**What is being asked:** Transcribe every one of the lines below without changing a single character.

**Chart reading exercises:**
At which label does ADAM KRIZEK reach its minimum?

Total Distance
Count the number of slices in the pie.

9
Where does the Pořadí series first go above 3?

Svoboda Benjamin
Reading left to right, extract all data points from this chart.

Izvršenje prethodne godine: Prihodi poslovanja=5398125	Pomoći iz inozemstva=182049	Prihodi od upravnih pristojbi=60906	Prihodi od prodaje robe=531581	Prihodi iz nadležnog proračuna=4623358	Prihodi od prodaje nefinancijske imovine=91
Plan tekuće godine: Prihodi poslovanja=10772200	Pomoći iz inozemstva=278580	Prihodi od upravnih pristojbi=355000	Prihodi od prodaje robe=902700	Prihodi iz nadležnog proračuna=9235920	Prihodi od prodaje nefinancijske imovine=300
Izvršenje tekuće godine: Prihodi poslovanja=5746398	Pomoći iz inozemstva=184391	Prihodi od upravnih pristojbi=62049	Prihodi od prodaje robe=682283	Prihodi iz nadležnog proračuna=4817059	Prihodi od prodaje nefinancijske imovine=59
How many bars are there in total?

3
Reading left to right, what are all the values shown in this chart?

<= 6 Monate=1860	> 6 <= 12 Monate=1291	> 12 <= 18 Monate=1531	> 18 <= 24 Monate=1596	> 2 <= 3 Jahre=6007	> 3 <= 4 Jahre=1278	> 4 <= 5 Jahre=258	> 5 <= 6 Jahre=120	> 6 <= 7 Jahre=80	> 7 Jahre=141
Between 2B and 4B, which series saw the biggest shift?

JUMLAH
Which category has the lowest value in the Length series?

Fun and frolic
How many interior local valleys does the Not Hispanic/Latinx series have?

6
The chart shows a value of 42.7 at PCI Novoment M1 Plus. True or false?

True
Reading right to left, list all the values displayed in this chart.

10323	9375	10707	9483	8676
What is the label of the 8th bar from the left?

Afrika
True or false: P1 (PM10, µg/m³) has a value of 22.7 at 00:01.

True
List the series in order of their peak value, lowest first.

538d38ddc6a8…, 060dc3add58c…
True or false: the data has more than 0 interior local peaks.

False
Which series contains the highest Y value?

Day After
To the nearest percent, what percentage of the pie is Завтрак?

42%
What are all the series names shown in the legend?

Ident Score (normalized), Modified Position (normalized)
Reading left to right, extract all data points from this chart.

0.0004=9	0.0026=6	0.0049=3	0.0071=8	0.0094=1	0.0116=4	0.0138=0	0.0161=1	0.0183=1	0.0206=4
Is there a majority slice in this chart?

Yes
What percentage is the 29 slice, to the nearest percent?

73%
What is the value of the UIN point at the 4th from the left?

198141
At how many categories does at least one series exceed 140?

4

**Response for this exercise:**
At which label does ADAM KRIZEK reach its minimum?

Total Distance
Count the number of slices in the pie.

9
Where does the Pořadí series first go above 3?

Svoboda Benjamin
Reading left to right, extract all data points from this chart.

Izvršenje prethodne godine: Prihodi poslovanja=5398125	Pomoći iz inozemstva=182049	Prihodi od upravnih pristojbi=60906	Prihodi od prodaje robe=531581	Prihodi iz nadležnog proračuna=4623358	Prihodi od prodaje nefinancijske imovine=91
Plan tekuće godine: Prihodi poslovanja=10772200	Pomoći iz inozemstva=278580	Prihodi od upravnih pristojbi=355000	Prihodi od prodaje robe=902700	Prihodi iz nadležnog proračuna=9235920	Prihodi od prodaje nefinancijske imovine=300
Izvršenje tekuće godine: Prihodi poslovanja=5746398	Pomoći iz inozemstva=184391	Prihodi od upravnih pristojbi=62049	Prihodi od prodaje robe=682283	Prihodi iz nadležnog proračuna=4817059	Prihodi od prodaje nefinancijske imovine=59
How many bars are there in total?

3
Reading left to right, what are all the values shown in this chart?

<= 6 Monate=1860	> 6 <= 12 Monate=1291	> 12 <= 18 Monate=1531	> 18 <= 24 Monate=1596	> 2 <= 3 Jahre=6007	> 3 <= 4 Jahre=1278	> 4 <= 5 Jahre=258	> 5 <= 6 Jahre=120	> 6 <= 7 Jahre=80	> 7 Jahre=141
Between 2B and 4B, which series saw the biggest shift?

JUMLAH
Which category has the lowest value in the Length series?

Fun and frolic
How many interior local valleys does the Not Hispanic/Latinx series have?

6
The chart shows a value of 42.7 at PCI Novoment M1 Plus. True or false?

True
Reading right to left, list all the values displayed in this chart.

10323	9375	10707	9483	8676
What is the label of the 8th bar from the left?

Afrika
True or false: P1 (PM10, µg/m³) has a value of 22.7 at 00:01.

True
List the series in order of their peak value, lowest first.

538d38ddc6a8…, 060dc3add58c…
True or false: the data has more than 0 interior local peaks.

False
Which series contains the highest Y value?

Day After
To the nearest percent, what percentage of the pie is Завтрак?

42%
What are all the series names shown in the legend?

Ident Score (normalized), Modified Position (normalized)
Reading left to right, extract all data points from this chart.

0.0004=9	0.0026=6	0.0049=3	0.0071=8	0.0094=1	0.0116=4	0.0138=0	0.0161=1	0.0183=1	0.0206=4
Is there a majority slice in this chart?

Yes
What percentage is the 29 slice, to the nearest percent?

73%
What is the value of the UIN point at the 4th from the left?

198141
At how many categories does at least one series exceed 140?

4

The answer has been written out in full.